# [Given problem]
Copy each of the items below line by line, changing nothing.
**** Records shown
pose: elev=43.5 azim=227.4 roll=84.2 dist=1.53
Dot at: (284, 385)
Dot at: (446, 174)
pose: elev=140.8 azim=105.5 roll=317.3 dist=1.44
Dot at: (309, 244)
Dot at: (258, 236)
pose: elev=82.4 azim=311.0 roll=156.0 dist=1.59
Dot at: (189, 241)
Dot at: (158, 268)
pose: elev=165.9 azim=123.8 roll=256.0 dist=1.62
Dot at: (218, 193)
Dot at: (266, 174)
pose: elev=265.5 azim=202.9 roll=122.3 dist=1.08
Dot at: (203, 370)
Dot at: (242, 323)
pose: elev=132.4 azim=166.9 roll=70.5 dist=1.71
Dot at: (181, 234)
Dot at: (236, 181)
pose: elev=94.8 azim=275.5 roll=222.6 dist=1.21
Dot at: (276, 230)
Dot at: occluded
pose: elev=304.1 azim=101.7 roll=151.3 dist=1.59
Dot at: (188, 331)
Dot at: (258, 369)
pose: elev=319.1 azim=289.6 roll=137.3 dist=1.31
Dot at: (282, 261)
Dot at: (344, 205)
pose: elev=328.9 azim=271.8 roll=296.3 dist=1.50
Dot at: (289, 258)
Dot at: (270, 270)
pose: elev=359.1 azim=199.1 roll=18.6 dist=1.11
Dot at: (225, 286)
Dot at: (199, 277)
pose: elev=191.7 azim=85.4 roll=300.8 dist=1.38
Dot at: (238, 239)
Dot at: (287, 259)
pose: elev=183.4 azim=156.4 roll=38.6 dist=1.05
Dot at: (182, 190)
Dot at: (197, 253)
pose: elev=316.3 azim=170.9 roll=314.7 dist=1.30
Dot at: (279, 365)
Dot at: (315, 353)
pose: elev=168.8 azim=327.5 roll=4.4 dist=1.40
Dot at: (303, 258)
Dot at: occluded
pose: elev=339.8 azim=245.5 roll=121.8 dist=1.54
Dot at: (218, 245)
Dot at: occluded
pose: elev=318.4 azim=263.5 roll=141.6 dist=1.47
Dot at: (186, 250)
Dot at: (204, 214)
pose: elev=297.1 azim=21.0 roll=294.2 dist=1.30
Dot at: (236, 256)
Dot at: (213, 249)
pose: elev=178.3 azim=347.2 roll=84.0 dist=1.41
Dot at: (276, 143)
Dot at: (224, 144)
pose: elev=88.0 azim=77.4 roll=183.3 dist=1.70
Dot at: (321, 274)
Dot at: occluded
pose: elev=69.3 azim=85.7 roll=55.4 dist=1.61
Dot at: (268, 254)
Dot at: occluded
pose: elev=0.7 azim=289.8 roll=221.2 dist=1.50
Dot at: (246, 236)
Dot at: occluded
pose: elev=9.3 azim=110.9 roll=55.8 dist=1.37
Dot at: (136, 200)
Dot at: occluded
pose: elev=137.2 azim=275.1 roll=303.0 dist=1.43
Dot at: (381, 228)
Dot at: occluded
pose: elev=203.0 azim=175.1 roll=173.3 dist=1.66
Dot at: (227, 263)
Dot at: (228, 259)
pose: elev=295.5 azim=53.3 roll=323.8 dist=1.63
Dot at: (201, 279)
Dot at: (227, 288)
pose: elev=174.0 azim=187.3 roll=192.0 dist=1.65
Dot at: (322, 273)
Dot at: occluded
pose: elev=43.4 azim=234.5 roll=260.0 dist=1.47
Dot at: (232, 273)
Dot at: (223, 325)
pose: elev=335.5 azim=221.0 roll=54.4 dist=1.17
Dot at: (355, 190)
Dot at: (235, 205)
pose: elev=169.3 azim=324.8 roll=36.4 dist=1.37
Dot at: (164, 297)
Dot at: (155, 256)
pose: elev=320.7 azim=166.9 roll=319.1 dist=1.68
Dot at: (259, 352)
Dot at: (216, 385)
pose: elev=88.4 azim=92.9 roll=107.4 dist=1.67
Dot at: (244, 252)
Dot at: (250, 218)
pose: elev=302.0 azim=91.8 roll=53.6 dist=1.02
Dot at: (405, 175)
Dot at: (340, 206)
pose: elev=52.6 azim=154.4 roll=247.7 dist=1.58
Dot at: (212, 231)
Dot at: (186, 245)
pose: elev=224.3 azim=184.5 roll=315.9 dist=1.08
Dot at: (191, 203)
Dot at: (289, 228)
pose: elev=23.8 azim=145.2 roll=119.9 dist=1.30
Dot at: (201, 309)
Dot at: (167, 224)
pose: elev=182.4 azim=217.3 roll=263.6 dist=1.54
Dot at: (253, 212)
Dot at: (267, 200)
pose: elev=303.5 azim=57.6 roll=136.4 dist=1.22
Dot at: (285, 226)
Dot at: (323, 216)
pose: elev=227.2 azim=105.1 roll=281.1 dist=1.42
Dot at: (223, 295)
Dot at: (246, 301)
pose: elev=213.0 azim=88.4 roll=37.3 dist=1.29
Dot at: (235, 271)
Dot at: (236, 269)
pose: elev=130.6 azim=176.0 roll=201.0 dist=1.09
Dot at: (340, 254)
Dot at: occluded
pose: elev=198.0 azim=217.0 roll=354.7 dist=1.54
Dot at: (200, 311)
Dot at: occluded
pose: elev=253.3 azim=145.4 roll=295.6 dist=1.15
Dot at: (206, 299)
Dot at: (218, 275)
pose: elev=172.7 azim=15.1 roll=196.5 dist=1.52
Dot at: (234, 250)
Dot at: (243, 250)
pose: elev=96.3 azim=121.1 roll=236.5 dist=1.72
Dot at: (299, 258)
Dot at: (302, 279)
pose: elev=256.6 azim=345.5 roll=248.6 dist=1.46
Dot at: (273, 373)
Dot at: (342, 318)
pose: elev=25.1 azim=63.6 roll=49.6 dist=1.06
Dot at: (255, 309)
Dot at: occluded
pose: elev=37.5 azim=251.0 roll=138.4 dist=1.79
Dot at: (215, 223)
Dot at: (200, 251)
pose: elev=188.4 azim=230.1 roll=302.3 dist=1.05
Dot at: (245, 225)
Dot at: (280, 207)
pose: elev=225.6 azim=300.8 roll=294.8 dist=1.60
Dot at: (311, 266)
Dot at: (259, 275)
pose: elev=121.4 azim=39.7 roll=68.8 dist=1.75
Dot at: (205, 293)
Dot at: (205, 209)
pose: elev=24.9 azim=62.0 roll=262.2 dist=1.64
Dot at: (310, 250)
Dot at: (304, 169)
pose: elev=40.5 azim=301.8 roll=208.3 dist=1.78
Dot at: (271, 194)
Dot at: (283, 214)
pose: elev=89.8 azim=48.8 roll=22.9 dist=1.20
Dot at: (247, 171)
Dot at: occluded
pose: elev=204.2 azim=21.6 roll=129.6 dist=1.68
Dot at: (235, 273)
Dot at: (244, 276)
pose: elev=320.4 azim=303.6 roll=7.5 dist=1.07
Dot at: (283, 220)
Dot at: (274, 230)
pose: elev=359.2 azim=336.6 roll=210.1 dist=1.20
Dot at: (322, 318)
********
# [Exercise answer]
pose: elev=43.5 azim=227.4 roll=84.2 dist=1.53
Dot at: (284, 385)
Dot at: (446, 174)
pose: elev=140.8 azim=105.5 roll=317.3 dist=1.44
Dot at: (309, 244)
Dot at: (258, 236)
pose: elev=82.4 azim=311.0 roll=156.0 dist=1.59
Dot at: (189, 241)
Dot at: (158, 268)
pose: elev=165.9 azim=123.8 roll=256.0 dist=1.62
Dot at: (218, 193)
Dot at: (266, 174)
pose: elev=265.5 azim=202.9 roll=122.3 dist=1.08
Dot at: (203, 370)
Dot at: (242, 323)
pose: elev=132.4 azim=166.9 roll=70.5 dist=1.71
Dot at: (181, 234)
Dot at: (236, 181)
pose: elev=94.8 azim=275.5 roll=222.6 dist=1.21
Dot at: (276, 230)
Dot at: occluded
pose: elev=304.1 azim=101.7 roll=151.3 dist=1.59
Dot at: (188, 331)
Dot at: (258, 369)
pose: elev=319.1 azim=289.6 roll=137.3 dist=1.31
Dot at: (282, 261)
Dot at: (344, 205)
pose: elev=328.9 azim=271.8 roll=296.3 dist=1.50
Dot at: (289, 258)
Dot at: (270, 270)
pose: elev=359.1 azim=199.1 roll=18.6 dist=1.11
Dot at: (225, 286)
Dot at: (199, 277)
pose: elev=191.7 azim=85.4 roll=300.8 dist=1.38
Dot at: (238, 239)
Dot at: (287, 259)
pose: elev=183.4 azim=156.4 roll=38.6 dist=1.05
Dot at: (182, 190)
Dot at: (197, 253)
pose: elev=316.3 azim=170.9 roll=314.7 dist=1.30
Dot at: (279, 365)
Dot at: (315, 353)
pose: elev=168.8 azim=327.5 roll=4.4 dist=1.40
Dot at: (303, 258)
Dot at: occluded
pose: elev=339.8 azim=245.5 roll=121.8 dist=1.54
Dot at: (218, 245)
Dot at: occluded
pose: elev=318.4 azim=263.5 roll=141.6 dist=1.47
Dot at: (186, 250)
Dot at: (204, 214)
pose: elev=297.1 azim=21.0 roll=294.2 dist=1.30
Dot at: (236, 256)
Dot at: (213, 249)
pose: elev=178.3 azim=347.2 roll=84.0 dist=1.41
Dot at: (276, 143)
Dot at: (224, 144)
pose: elev=88.0 azim=77.4 roll=183.3 dist=1.70
Dot at: (321, 274)
Dot at: occluded
pose: elev=69.3 azim=85.7 roll=55.4 dist=1.61
Dot at: (268, 254)
Dot at: occluded
pose: elev=0.7 azim=289.8 roll=221.2 dist=1.50
Dot at: (246, 236)
Dot at: occluded
pose: elev=9.3 azim=110.9 roll=55.8 dist=1.37
Dot at: (136, 200)
Dot at: occluded
pose: elev=137.2 azim=275.1 roll=303.0 dist=1.43
Dot at: (381, 228)
Dot at: occluded
pose: elev=203.0 azim=175.1 roll=173.3 dist=1.66
Dot at: (227, 263)
Dot at: (228, 259)
pose: elev=295.5 azim=53.3 roll=323.8 dist=1.63
Dot at: (201, 279)
Dot at: (227, 288)
pose: elev=174.0 azim=187.3 roll=192.0 dist=1.65
Dot at: (322, 273)
Dot at: occluded
pose: elev=43.4 azim=234.5 roll=260.0 dist=1.47
Dot at: (232, 273)
Dot at: (223, 325)
pose: elev=335.5 azim=221.0 roll=54.4 dist=1.17
Dot at: (355, 190)
Dot at: (235, 205)
pose: elev=169.3 azim=324.8 roll=36.4 dist=1.37
Dot at: (164, 297)
Dot at: (155, 256)
pose: elev=320.7 azim=166.9 roll=319.1 dist=1.68
Dot at: (259, 352)
Dot at: (216, 385)
pose: elev=88.4 azim=92.9 roll=107.4 dist=1.67
Dot at: (244, 252)
Dot at: (250, 218)
pose: elev=302.0 azim=91.8 roll=53.6 dist=1.02
Dot at: (405, 175)
Dot at: (340, 206)
pose: elev=52.6 azim=154.4 roll=247.7 dist=1.58
Dot at: (212, 231)
Dot at: (186, 245)
pose: elev=224.3 azim=184.5 roll=315.9 dist=1.08
Dot at: (191, 203)
Dot at: (289, 228)
pose: elev=23.8 azim=145.2 roll=119.9 dist=1.30
Dot at: (201, 309)
Dot at: (167, 224)
pose: elev=182.4 azim=217.3 roll=263.6 dist=1.54
Dot at: (253, 212)
Dot at: (267, 200)
pose: elev=303.5 azim=57.6 roll=136.4 dist=1.22
Dot at: (285, 226)
Dot at: (323, 216)
pose: elev=227.2 azim=105.1 roll=281.1 dist=1.42
Dot at: (223, 295)
Dot at: (246, 301)
pose: elev=213.0 azim=88.4 roll=37.3 dist=1.29
Dot at: (235, 271)
Dot at: (236, 269)
pose: elev=130.6 azim=176.0 roll=201.0 dist=1.09
Dot at: (340, 254)
Dot at: occluded
pose: elev=198.0 azim=217.0 roll=354.7 dist=1.54
Dot at: (200, 311)
Dot at: occluded
pose: elev=253.3 azim=145.4 roll=295.6 dist=1.15
Dot at: (206, 299)
Dot at: (218, 275)
pose: elev=172.7 azim=15.1 roll=196.5 dist=1.52
Dot at: (234, 250)
Dot at: (243, 250)
pose: elev=96.3 azim=121.1 roll=236.5 dist=1.72
Dot at: (299, 258)
Dot at: (302, 279)
pose: elev=256.6 azim=345.5 roll=248.6 dist=1.46
Dot at: (273, 373)
Dot at: (342, 318)
pose: elev=25.1 azim=63.6 roll=49.6 dist=1.06
Dot at: (255, 309)
Dot at: occluded
pose: elev=37.5 azim=251.0 roll=138.4 dist=1.79
Dot at: (215, 223)
Dot at: (200, 251)
pose: elev=188.4 azim=230.1 roll=302.3 dist=1.05
Dot at: (245, 225)
Dot at: (280, 207)
pose: elev=225.6 azim=300.8 roll=294.8 dist=1.60
Dot at: (311, 266)
Dot at: (259, 275)
pose: elev=121.4 azim=39.7 roll=68.8 dist=1.75
Dot at: (205, 293)
Dot at: (205, 209)
pose: elev=24.9 azim=62.0 roll=262.2 dist=1.64
Dot at: (310, 250)
Dot at: (304, 169)
pose: elev=40.5 azim=301.8 roll=208.3 dist=1.78
Dot at: (271, 194)
Dot at: (283, 214)
pose: elev=89.8 azim=48.8 roll=22.9 dist=1.20
Dot at: (247, 171)
Dot at: occluded
pose: elev=204.2 azim=21.6 roll=129.6 dist=1.68
Dot at: (235, 273)
Dot at: (244, 276)
pose: elev=320.4 azim=303.6 roll=7.5 dist=1.07
Dot at: (283, 220)
Dot at: (274, 230)
pose: elev=359.2 azim=336.6 roll=210.1 dist=1.20
Dot at: (322, 318)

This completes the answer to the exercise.